TRAVAIL DEMANDÉ:
a - D'après le texte sur la dette de l'État et la BCE, que doit faire l'État lorsqu'il se trouve dans l'incapacité de faire face à ses échéances de remboursement ?
b - Poursuivez le texte sur la dette de l'État et la BCE à partir de sa dernière phrase.

TEXTE DE LECTURE:
╔══

Considérons tour à tour l’État et la BCE.

L’État ne peut pas « annuler » sa dette, c’est-à-dire décider unilatéralement qu’il ne remboursera pas, sauf s’il y est acculé par un motif impérieux, lequel est soumis au contrôle étroit du juge. S’il se trouve dans l’incapacité de faire face à ses échéances de remboursement, l’État doit réunir l’ensemble de ses créanciers et tenter de trouver un accord avec eux, en les traitant tous de manière équitable. Cette négociation débouchera éventuellement sur un rééchelonnement, un moratoire, une baisse des taux d’intérêt voire une réduction du montant dû à l’échéance. L’État ne peut pas négocier en bilatéral avec certains créanciers sans impliquer tous les autres.

╚══

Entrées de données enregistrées

╔══

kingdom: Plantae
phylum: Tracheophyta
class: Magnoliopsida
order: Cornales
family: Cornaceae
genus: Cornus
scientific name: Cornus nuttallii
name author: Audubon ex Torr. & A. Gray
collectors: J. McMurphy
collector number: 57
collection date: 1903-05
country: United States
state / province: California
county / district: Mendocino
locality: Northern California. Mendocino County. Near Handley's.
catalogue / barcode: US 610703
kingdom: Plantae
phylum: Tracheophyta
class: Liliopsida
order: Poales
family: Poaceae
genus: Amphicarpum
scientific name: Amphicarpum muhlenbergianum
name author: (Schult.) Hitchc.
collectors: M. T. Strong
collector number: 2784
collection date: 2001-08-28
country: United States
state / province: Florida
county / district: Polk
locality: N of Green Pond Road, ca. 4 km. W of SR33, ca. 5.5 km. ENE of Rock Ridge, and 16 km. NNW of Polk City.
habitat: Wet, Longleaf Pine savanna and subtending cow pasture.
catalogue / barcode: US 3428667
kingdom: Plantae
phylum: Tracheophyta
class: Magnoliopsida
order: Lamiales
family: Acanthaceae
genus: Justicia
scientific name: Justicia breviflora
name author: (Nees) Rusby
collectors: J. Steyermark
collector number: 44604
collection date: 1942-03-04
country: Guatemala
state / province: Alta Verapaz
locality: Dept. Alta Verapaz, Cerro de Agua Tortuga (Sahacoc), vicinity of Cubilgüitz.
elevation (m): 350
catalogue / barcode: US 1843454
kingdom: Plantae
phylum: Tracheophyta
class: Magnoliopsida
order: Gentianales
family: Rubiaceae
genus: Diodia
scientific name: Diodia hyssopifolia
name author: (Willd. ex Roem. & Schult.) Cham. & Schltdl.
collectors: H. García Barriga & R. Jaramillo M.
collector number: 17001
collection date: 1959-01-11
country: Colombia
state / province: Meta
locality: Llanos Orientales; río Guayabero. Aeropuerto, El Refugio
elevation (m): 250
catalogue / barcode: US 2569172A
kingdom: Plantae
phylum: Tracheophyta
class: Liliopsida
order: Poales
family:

╚══

CORRIGÉ DE L'EXERCICE:
a - Il doit réunir l'ensemble de ses créanciers et tenter de trouver un accord avec eux, en les traitant tous de manière équitable.

b -
De son côté, la BCE ne peut pas « annuler » tout ou partie des dettes des États qu’elle détient dans son bilan. Ce serait contraire au traité européen, lequel proscrit le financement monétaire des déficits publics. La banque centrale ne peut pas imprimer des billets pour financer des dépenses publiques, les dépenses d’aujourd’hui comme celles d’hier, accumulées dans la dette. Elle peut échanger des billets contre de la dette publique, à condition toutefois que cette dette lui soit remboursée un jour avec aussi des billets. Certains regretteront cette organisation qui est le schéma standard dans le monde. Depuis plusieurs décennies, le choix a été fait de séparer le pouvoir monétaire du pouvoir budgétaire de manière à mieux préserver le pouvoir d’achat des citoyens : la banque centrale imprime la quantité de monnaie nécessaire à l’économie, mais pas plus que nécessaire afin de ne pas mettre en danger la stabilité des prix. Contrairement à une idée répandue, les Etats-Unis et le Royaume-Uni fonctionnent sur le même schéma que la zone euro. On peut vouloir modifier cette organisation via un changement de traité ; mais il faut être sûr que le jeu en vaut la chandelle.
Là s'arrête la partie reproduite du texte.